Saturday 31 December 2016

IT Kitchen: 3D Printer .... Get Baking


A 3D printer cannot mass produce but is ideal for making individual customised things. However, a 3D printer can make parts that can be part of a mass production process. 3D printers can be used as tool makers making tools such as moulds, dies, stamps and cutters which are used in a manufacturing process.

In the IT kitchen we used a 3D printer as a tool maker - making cutters for cookies. 

Cooking has been affected by industrial mass production and consumerism so that for many cooking has been reduced to buying a packet .. a ready made meal we open, heat up and eat. However, cooking from ingredients is a DIY activity but taken for granted and overlooked as a maker activity. Cooking is one of the oldest, most useful and most enjoyable of maker activities.

In today's IT kitchen we combine one of the oldest maker activities (Cooking) with one of the newest (3D printing) - using a 3D printer to make the cutters used to shape our cookies.



The 3D printing

You may not have something to hand and may need to buy it on-line for delivery or pop down the shops to buy it, One of the benefits of having a 3D printer is being able to make something on demand - either from 3D designs shared openly by others or by using 3D modelling software to design things ourselves. Even better, 3D printing can be used to make unique or customised items - things that you cannot buy ready made.

We collected some cookie cutter designs shared openly on Thingiverse and printed a small selection - star, gingerbread person, snowman, Christmas tree, Easter bunny, heart, and a butterfly.
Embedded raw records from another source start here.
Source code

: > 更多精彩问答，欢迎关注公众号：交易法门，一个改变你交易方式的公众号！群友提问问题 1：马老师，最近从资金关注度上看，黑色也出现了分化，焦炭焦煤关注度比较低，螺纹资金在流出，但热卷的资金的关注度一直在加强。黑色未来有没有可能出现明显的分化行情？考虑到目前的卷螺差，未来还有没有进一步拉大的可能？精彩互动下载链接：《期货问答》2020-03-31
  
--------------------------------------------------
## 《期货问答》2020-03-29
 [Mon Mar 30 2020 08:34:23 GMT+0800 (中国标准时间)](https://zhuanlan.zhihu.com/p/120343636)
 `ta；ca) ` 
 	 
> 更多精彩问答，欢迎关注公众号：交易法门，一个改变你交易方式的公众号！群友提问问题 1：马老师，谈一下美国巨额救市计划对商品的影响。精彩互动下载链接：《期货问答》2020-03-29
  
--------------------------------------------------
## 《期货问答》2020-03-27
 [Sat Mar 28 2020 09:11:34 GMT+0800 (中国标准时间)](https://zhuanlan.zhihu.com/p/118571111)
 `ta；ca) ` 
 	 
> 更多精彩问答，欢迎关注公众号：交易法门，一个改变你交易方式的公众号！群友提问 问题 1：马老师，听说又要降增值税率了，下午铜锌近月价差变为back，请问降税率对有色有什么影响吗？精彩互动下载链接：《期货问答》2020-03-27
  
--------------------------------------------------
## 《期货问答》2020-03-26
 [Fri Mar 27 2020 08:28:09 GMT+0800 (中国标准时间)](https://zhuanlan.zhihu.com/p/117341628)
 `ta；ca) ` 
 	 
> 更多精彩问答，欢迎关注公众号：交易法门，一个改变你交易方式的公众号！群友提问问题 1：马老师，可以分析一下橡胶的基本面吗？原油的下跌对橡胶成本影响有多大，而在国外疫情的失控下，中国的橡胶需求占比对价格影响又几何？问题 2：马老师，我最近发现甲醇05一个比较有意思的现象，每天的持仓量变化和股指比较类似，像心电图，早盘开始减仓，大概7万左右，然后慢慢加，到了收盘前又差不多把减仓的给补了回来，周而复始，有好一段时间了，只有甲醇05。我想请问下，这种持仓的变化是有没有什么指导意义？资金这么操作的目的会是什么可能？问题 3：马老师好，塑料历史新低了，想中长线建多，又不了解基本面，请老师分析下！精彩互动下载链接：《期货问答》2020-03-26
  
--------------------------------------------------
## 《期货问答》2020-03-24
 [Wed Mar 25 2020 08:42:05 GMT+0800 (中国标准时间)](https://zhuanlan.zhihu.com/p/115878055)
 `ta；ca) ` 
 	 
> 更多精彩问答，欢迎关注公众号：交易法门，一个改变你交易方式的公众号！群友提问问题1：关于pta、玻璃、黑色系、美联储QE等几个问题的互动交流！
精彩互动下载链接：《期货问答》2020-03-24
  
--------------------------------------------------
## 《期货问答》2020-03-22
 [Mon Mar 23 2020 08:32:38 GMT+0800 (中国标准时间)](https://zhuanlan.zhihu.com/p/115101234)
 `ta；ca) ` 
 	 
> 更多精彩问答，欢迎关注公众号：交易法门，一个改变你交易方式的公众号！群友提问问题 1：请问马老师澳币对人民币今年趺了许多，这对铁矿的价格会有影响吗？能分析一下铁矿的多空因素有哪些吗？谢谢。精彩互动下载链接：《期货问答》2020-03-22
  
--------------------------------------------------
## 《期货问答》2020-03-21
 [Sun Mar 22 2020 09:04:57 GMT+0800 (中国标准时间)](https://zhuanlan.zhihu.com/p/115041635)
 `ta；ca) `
We used the slicer software for our 3D printer to adjust the size of each cutter, increased the depth of the heart cutter and rotated and laid the gingerbread man design flat on the plate so that it would print properly.

We used PLA filament in the kitchen - its safer, bio-degradable and sustainable - being made with plant materials. 

Cookie cutters are such a good thing to print - they are a good size and print quickly being all outline rather than solid.



The Cooking
Ingredients
* 1 egg
* 100g soft brown sugar
* 100g butter
* 200g self raising flour (plain flour is fine but self raising helps the cookies rise up just a little bit which is nice)

Method
* Preheat an oven to 180 degrees or gas mark 4.

* Get ready a baking tray .. I find a non stick tray is fine.

* Put the flour and butter into a bowl and mix together using your fingers until the mixture looks like breadcrumbs. 

* Sprinkle in the sugar and continue mixing with your fingers until it is all mixed up well looking like sugary breadcrumbs.

* Add the egg and knead the mixture until you get a dough - a thick elastic like paste.

* Take the dough out of the bowl, place it onto a work surface and roll out flat to the thickness of the biscuits you want - about 5mm is good.

* Use the cookie cutters to press out shapes in the dough - press into the dough all the way through to the work surface. Wiggle the cutter a little to get a good separation from the rest of the dough and lift up the cutter - the cookie dough should stay inside the cutter. Move over to a baking tray and gently push the cookie dough out of the cookie cutter onto the baking tray.

* Place the baking tray in the centre of an oven and bake until golden brown - about 12 minutes at 180 degrees or gas mark 4.

* Remove the baking tray from the oven and leave the cookies to cool for about 2 minutes then ...... enjoy :)

Unfortunately the heart, snowman & xmas tree are missing .... I ate them :)
There we have it - delicious cookies made by hand, cut with the help of a 3D printer and baked with another piece of technology we take for granted - an oven.